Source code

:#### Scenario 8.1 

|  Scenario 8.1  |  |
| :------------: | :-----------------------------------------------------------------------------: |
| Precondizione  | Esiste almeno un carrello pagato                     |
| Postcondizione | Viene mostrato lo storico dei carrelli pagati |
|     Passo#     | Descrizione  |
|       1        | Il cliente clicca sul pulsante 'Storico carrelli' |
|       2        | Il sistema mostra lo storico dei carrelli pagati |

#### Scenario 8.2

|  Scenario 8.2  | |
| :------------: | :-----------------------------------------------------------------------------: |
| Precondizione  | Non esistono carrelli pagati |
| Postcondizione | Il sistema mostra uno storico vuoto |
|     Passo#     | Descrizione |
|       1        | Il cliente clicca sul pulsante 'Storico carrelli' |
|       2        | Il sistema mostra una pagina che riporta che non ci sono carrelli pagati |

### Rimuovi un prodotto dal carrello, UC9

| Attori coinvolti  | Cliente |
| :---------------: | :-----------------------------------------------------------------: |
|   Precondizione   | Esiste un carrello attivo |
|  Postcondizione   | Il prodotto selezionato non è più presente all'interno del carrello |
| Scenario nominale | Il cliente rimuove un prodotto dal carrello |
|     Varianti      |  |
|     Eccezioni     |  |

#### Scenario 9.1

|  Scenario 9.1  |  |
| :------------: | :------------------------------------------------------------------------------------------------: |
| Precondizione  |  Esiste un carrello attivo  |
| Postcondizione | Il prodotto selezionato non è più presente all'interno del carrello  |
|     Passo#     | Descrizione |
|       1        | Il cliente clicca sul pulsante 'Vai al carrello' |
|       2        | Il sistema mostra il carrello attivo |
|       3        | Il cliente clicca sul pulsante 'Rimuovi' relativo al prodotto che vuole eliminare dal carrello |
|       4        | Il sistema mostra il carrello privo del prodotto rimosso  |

====================

§ **작업 항목**
모든 항목에서 "carrello attivo"를 전부 "carrello corrente"로 바꿔 갱신하고, 나머지는 그대로 둔 채 전체를 다시 쓰세요.

§ **연습 결과**
Source code

:#### Scenario 8.1 

|  Scenario 8.1  |  |
| :------------: | :-----------------------------------------------------------------------------: |
| Precondizione  | Esiste almeno un carrello pagato                     |
| Postcondizione | Viene mostrato lo storico dei carrelli pagati |
|     Passo#     | Descrizione  |
|       1        | Il cliente clicca sul pulsante 'Storico carrelli' |
|       2        | Il sistema mostra lo storico dei carrelli pagati |

#### Scenario 8.2

|  Scenario 8.2  | |
| :------------: | :-----------------------------------------------------------------------------: |
| Precondizione  | Non esistono carrelli pagati |
| Postcondizione | Il sistema mostra uno storico vuoto |
|     Passo#     | Descrizione |
|       1        | Il cliente clicca sul pulsante 'Storico carrelli' |
|       2        | Il sistema mostra una pagina che riporta che non ci sono carrelli pagati |

### Rimuovi un prodotto dal carrello, UC9

| Attori coinvolti  | Cliente |
| :---------------: | :-----------------------------------------------------------------: |
|   Precondizione   | Esiste un carrello corrente |
|  Postcondizione   | Il prodotto selezionato non è più presente all'interno del carrello |
| Scenario nominale | Il cliente rimuove un prodotto dal carrello |
|     Varianti      |  |
|     Eccezioni     |  |

#### Scenario 9.1

|  Scenario 9.1  |  |
| :------------: | :------------------------------------------------------------------------------------------------: |
| Precondizione  |  Esiste un carrello corrente  |
| Postcondizione | Il prodotto selezionato non è più presente all'interno del carrello  |
|     Passo#     | Descrizione |
|       1        | Il cliente clicca sul pulsante 'Vai al carrello' |
|       2        | Il sistema mostra il carrello corrente |
|       3        | Il cliente clicca sul pulsante 'Rimuovi' relativo al prodotto che vuole eliminare dal carrello |
|       4        | Il sistema mostra il carrello privo del prodotto rimosso  |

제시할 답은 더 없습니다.